Something for Christmas
All I want for Christmas is...something. I know that seems like a stupid answer, but that is all I know. There is something that I want. Maybe Christmas knows what it is. That is what I'm hoping anyway. Something is missing. It's not love, I have that. It's not gift cards, I do want that but those aren't the something. All I want for Christmas is...something that I want that I don't have it's...something. My life is on a halt. I've been waiting for it to move on, but it doesn't want to. I have a meaning in life, a purpose, that is not what I am looking for. I am looking for something else, something...I don't know. I wish I had the Christmas spirit. That decreases every year and I expected the same this year. I did have the Christmas spirit but I had it for a while and it got tired. It stopped and I went back to being normal me with no spirit. Do I need a spirit, not the Christmas spirit, just a spirit? I feel tasteless and gray. Being gray is just terrible. I don't know what I used to be...something. I was something and now I am gray. I need that something back. That is what I want for Christmas. I want something that isn't gray. Something I used to have, that I lost. Please Christmas I'm begging you. It's weird to beg to Christmas, but I don't believe in Santa. I don't believe in magic. Christmas you are all I have if you could please give me something I would be so grateful. Miracles happen this time of year, and maybe that's what I need. Just stir me up one of those special Christmas miracles that gives me back that something. Do you need specific details? All I know is I've been without it for a while. Just go through my life and find that something I had and wrap it up for me. Maybe put a note with it, with instructions. Instructions how to put it back into my life. If you can find it Christmas, maybe my friends know. They've known things before that I didn't know. Maybe my family would know what it is. Christmas please just find the something. Bring some of the Christmas spirit with you too, okay. That would be nice. If that's all you can get I will still be grateful. I just want something for Christmas. An explanation, a feeling, an answer, a hobby, a goal, a smile, a talent, a plan, a hope, just something, I don't know what it is. Please please bring me something for Christmas.
All I want for Christmas is...
All I want for Christmas is to be gluten tolerant. Santa, can you hear me? I dream of nothing more. Do you have that inside your bag of goodies you haul in your sleigh? You gobble up every every bite of cookies we leave out for you on Christmas Eve after you've shimmied your way down our chimney, so I know you understand the frustration of this predicament I'm in.

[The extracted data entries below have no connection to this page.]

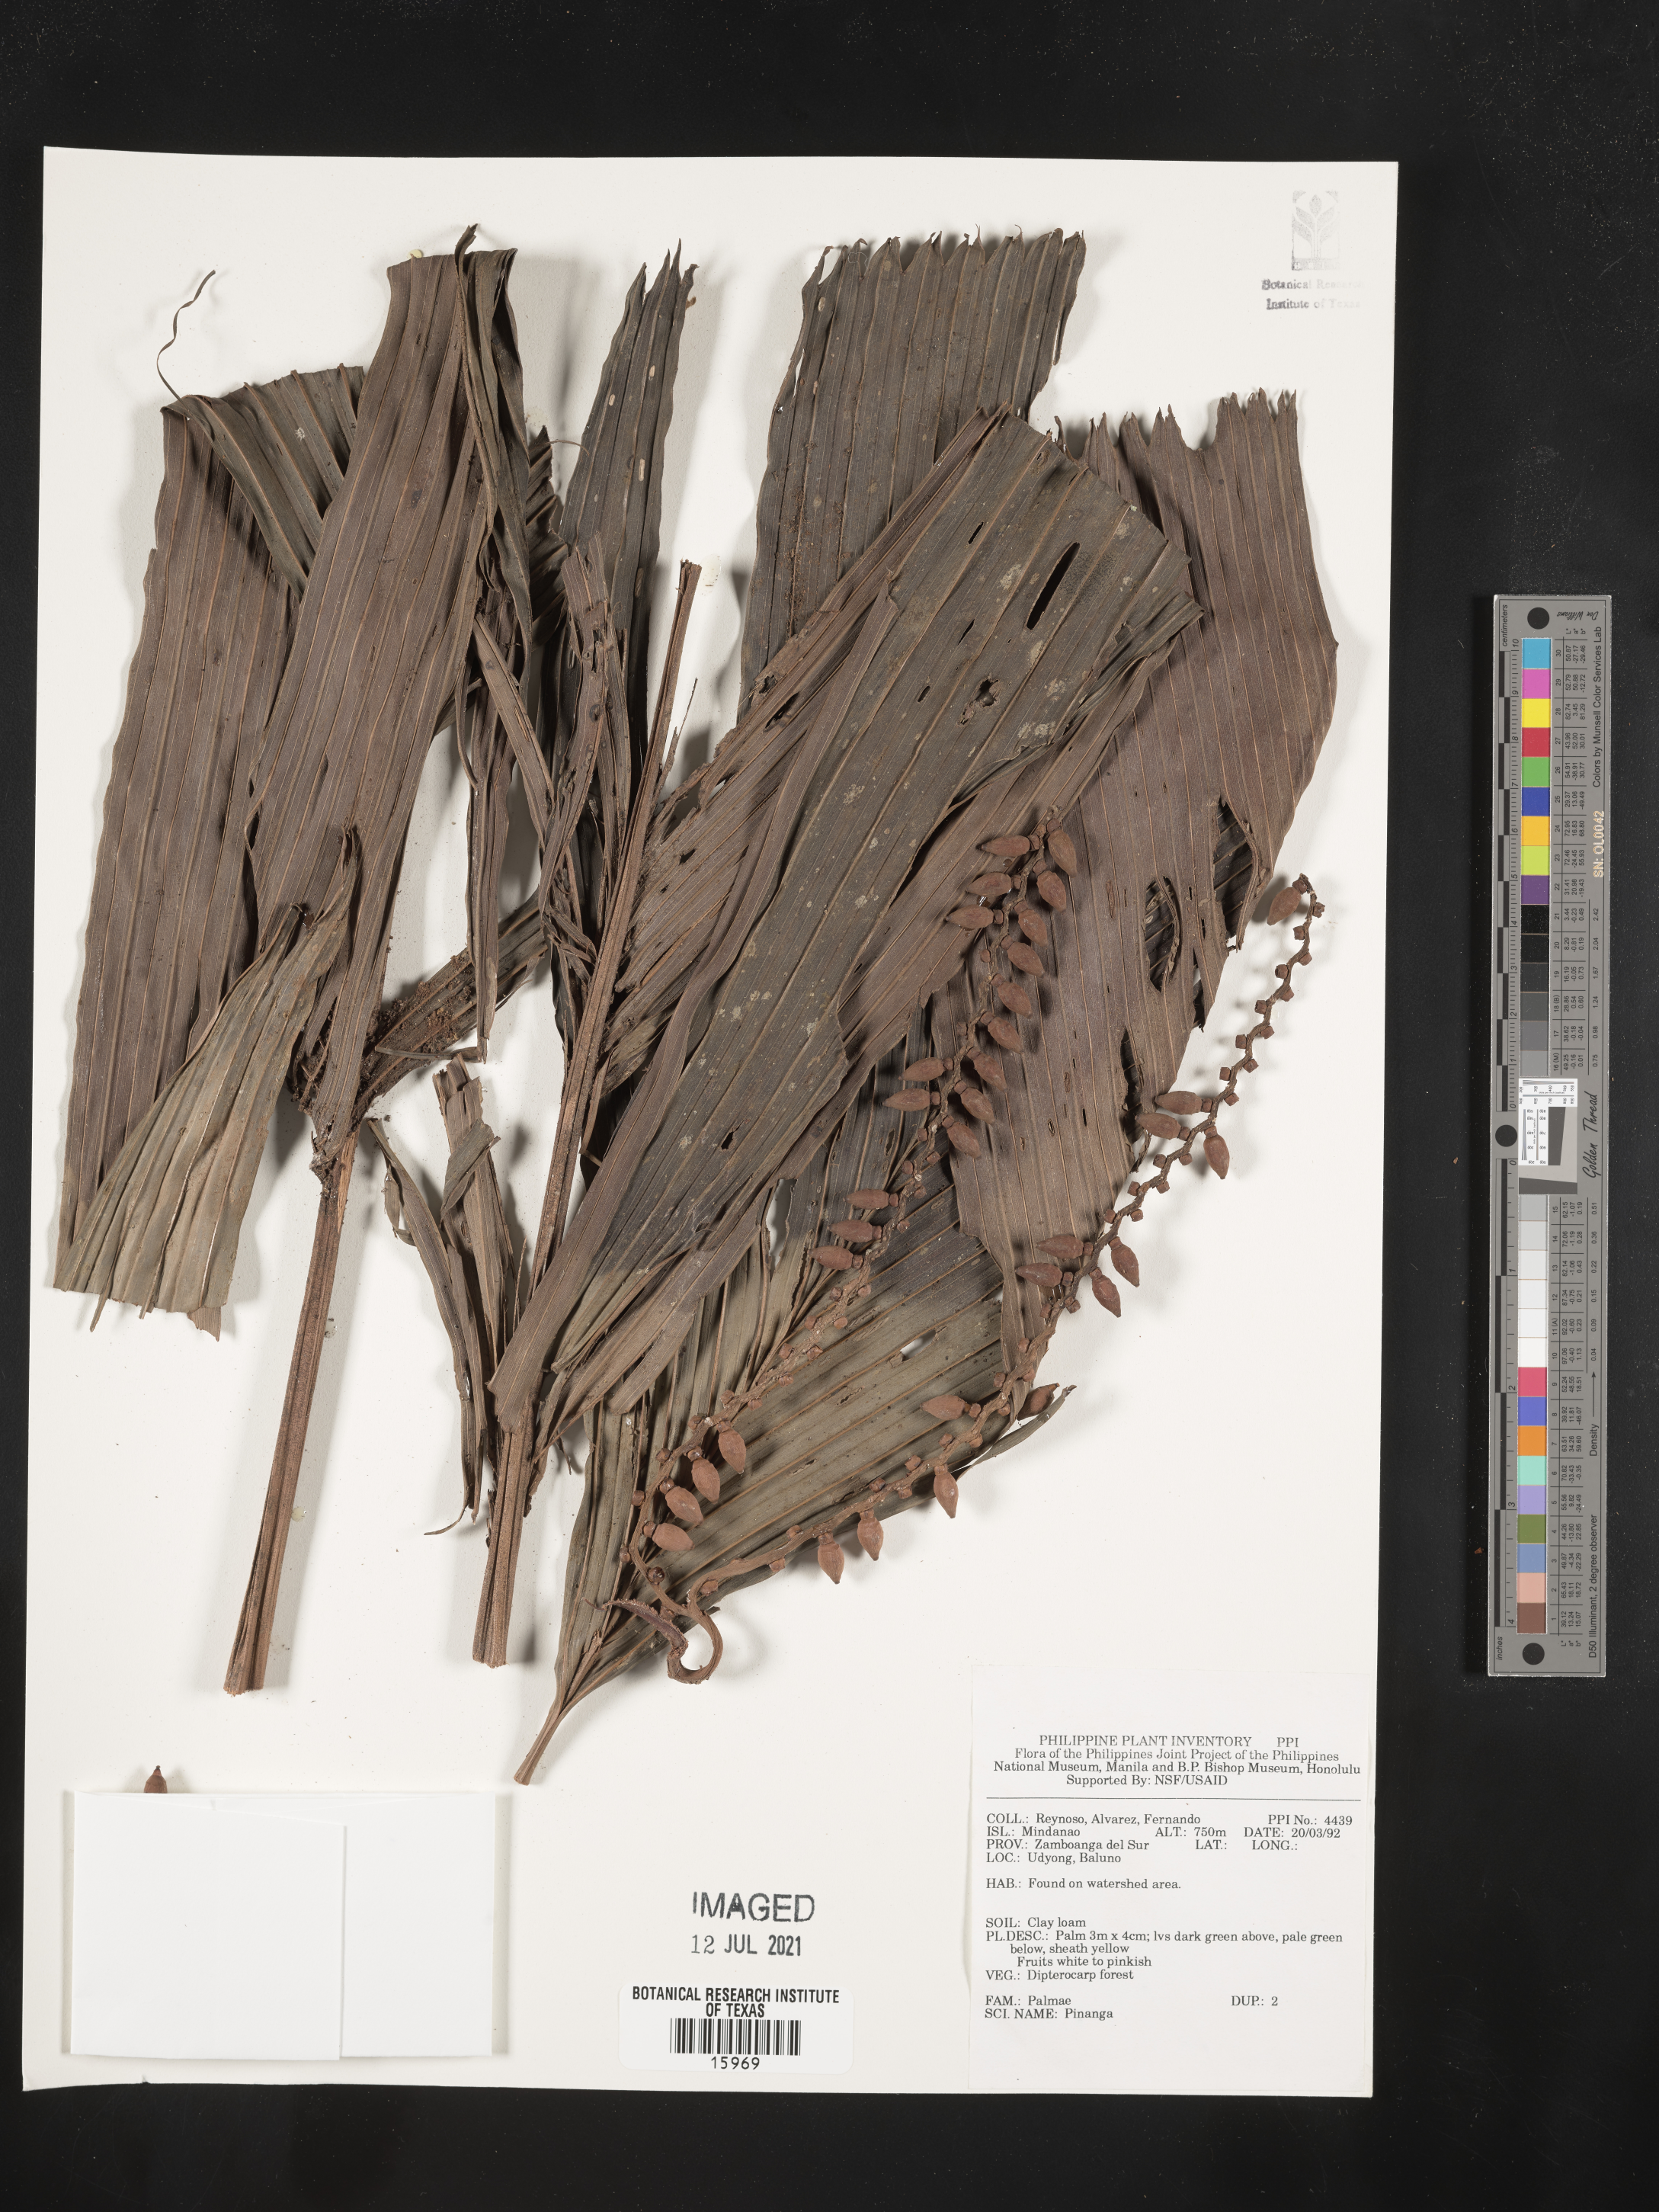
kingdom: Plantae
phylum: Tracheophyta
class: Liliopsida
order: Arecales
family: Arecaceae
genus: Pinanga
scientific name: Pinanga
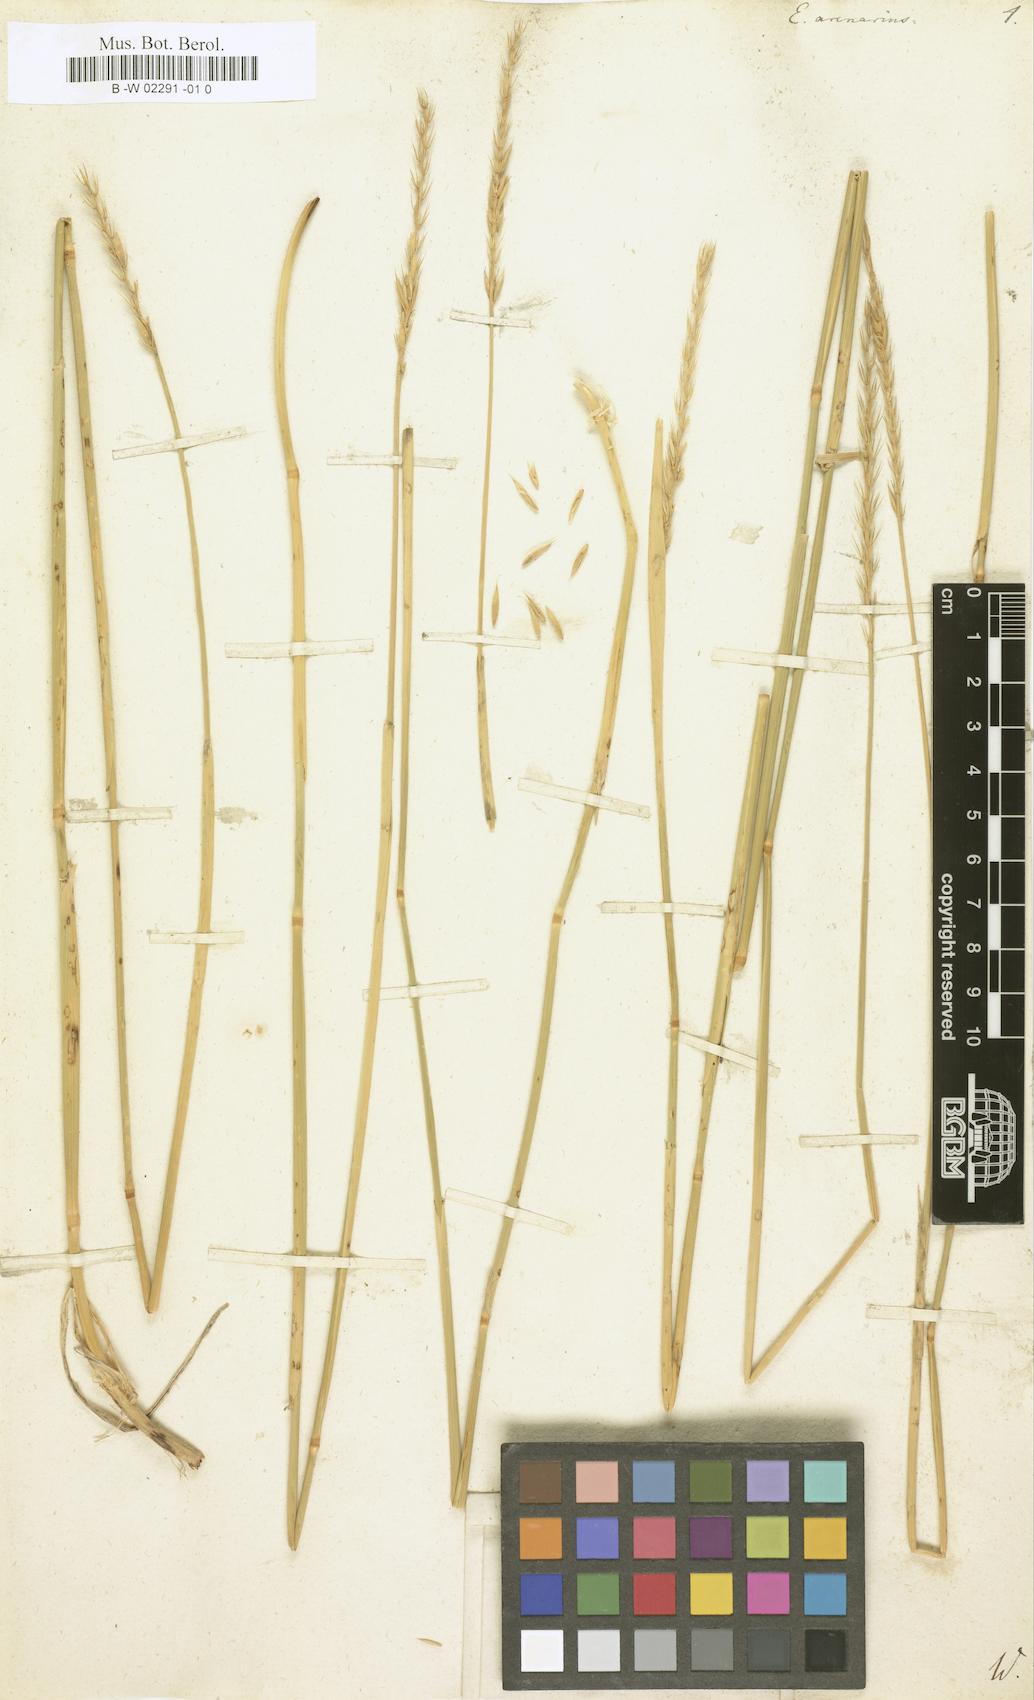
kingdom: Plantae
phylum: Tracheophyta
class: Liliopsida
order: Poales
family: Poaceae
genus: Elymus
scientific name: Elymus arenarius
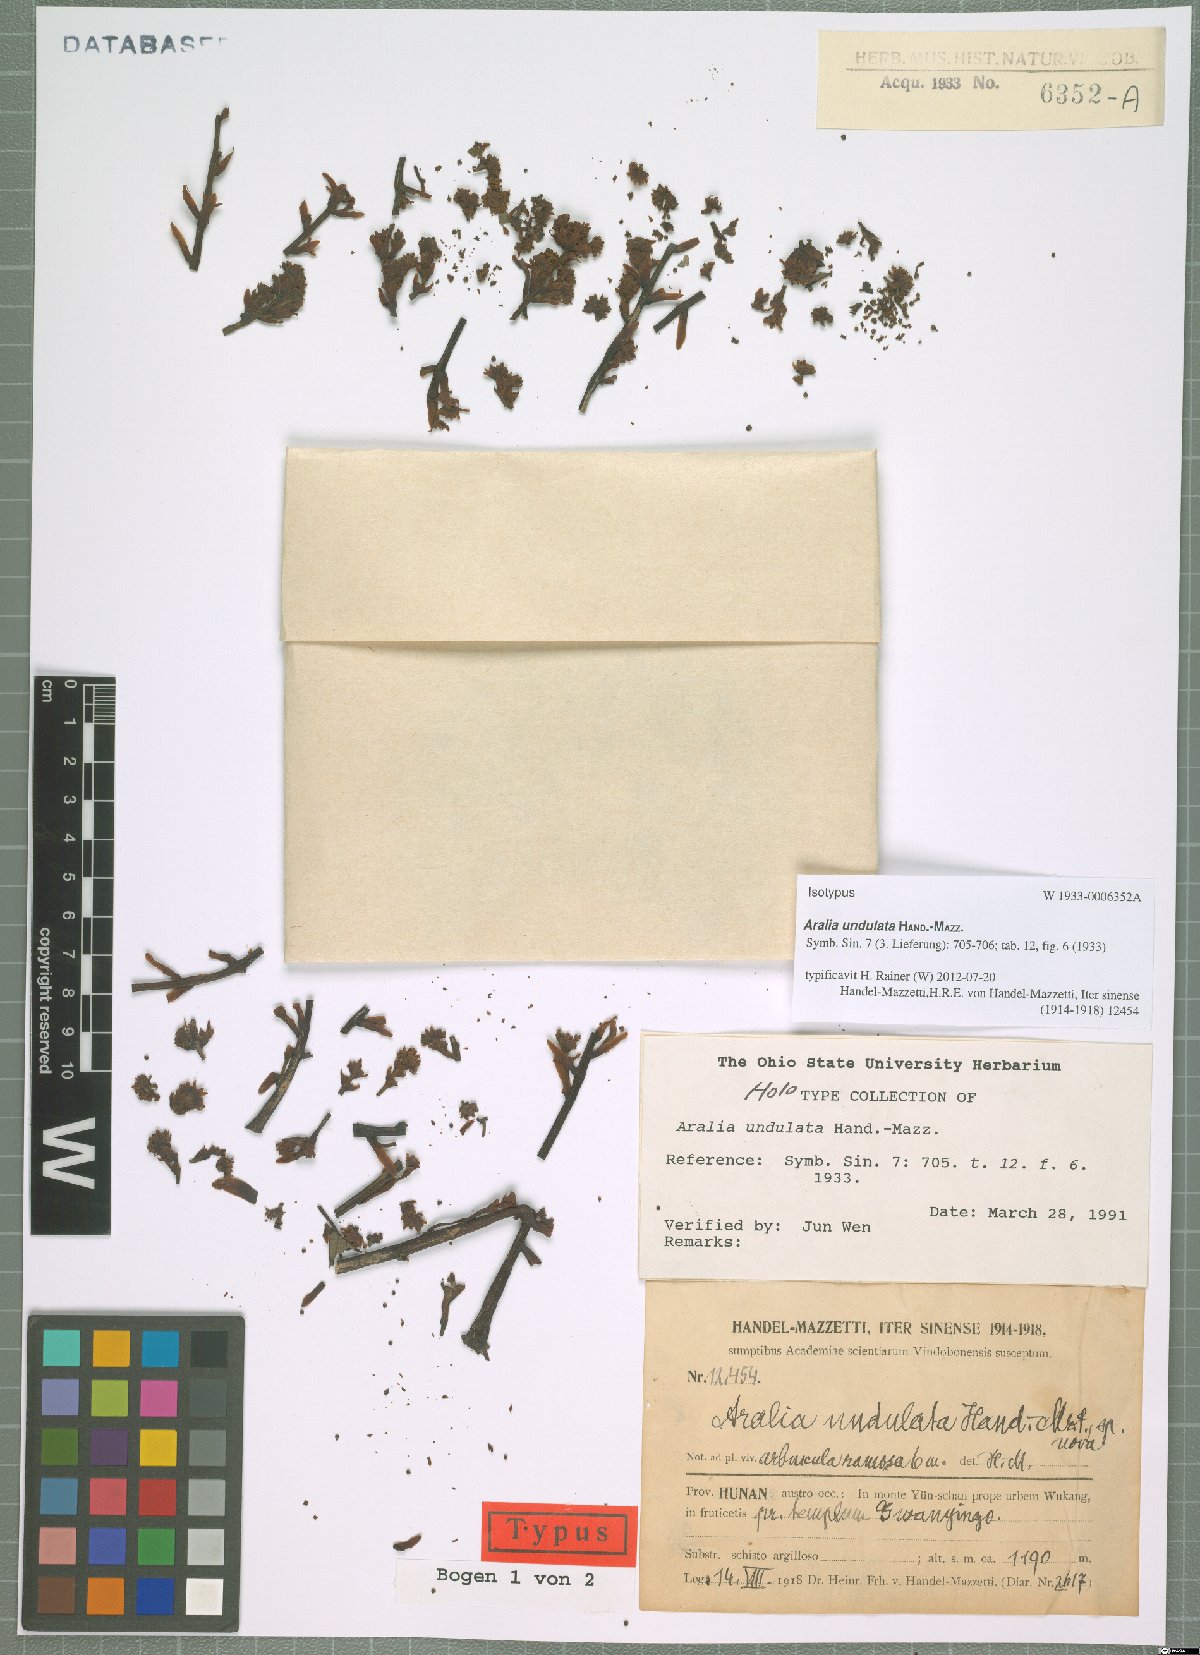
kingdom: Plantae
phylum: Tracheophyta
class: Magnoliopsida
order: Apiales
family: Araliaceae
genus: Aralia
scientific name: Aralia undulata
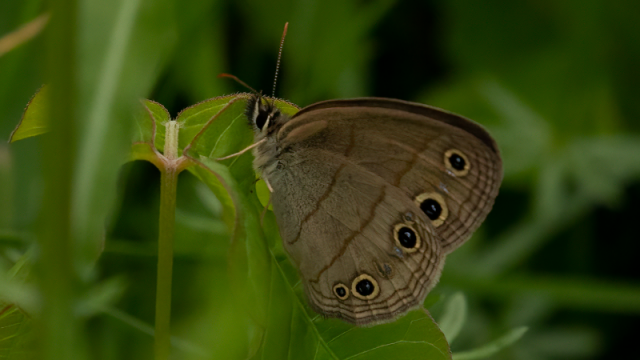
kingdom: Animalia
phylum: Arthropoda
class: Insecta
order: Lepidoptera
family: Nymphalidae
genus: Euptychia
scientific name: Euptychia cymela
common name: Little Wood Satyr
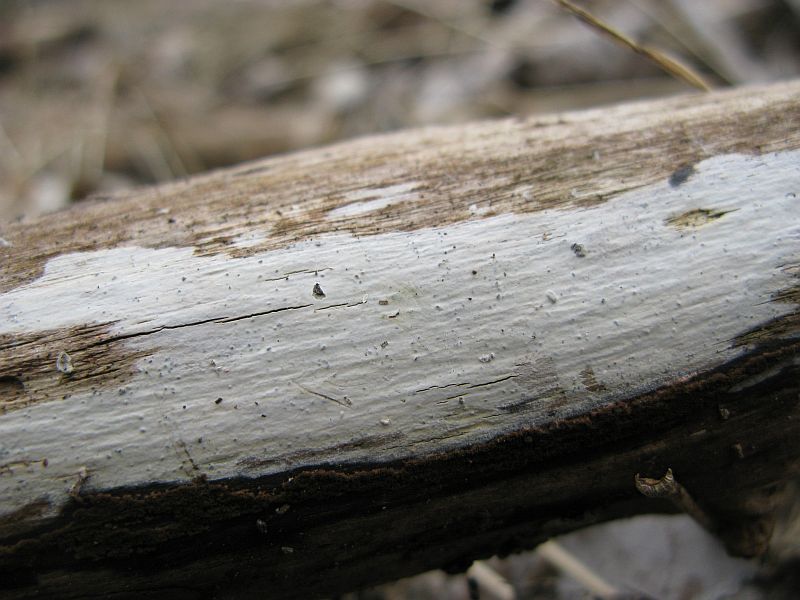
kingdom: Fungi
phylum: Basidiomycota
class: Agaricomycetes
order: Russulales
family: Stereaceae
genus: Gloeocystidiellum
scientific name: Gloeocystidiellum luridum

Imagine biting into cardboard after a long night of work. That's me when I have to partake in gluten-free cookies off the shelf at the grocery store. It doesn't matter the ingredients, the labor put into baking them with care, the blood, sweat and tears it takes to get the consistency up to par. It never comes close and always falls short. So, here I am on Christmas, not wishing for toys, for money, for clothes, for cars, for love, for peace, for much of anything, really. Santa, all I want for Christmas is gluten, but gluten doesn't care. I hope that you do. Yours Truly, Jillian.
All I ever want…..
All I want for Christmas is for the disease of evil and greed to go away forever. It would be nice to have noncoruption in all governments worldwide.
Why isn’t it possible for people to take care of those less fortunate without being told to do so?
Get rid of the greed!
That will fill your need!
Nothing
All I want for Christmas is...well I really don't know. That's a funny thing isn't it, no longer knowing what you want. Having very few dreams or aspirations left. When asked what I want for Christmas I say clothes, but I don't really want clothes I just have nothing else to say. It's not that I already have everything. There is a bunch of stuff I used to want and don't have or stuff I should want, but I just don't desire any of that anymore. Which would be fine if I still had at least one thing that I desired. But right now I just wade through life, feeling pointless and empty and everything seems pointless and empty and why would I want something that is pointless and empty. Anyway that's enough talk for now, merry Christmas I guess.
The Little Things
All I want for Christmas is "my two front teeth." Although, I already have my two front teeth. I suppose it's not the actual teeth I want. The phrase comes from the refrain of one of my favorite childhood Christmas tunes. I fondly reminisce on sitting in the back of my grandmother's old white Buick, bouncing my legs to the music as I'm barely tall enough to look out the window. Back when the thought of teeth was enough to give me joy. I sit surrounded by things that I've accumulated over the years. Some of them were presents that I cherish, but few of them give me joy. I realize the true essence of "my two front teeth" is not that I receive everything that I want, but that I receive all that I need. That it is enough.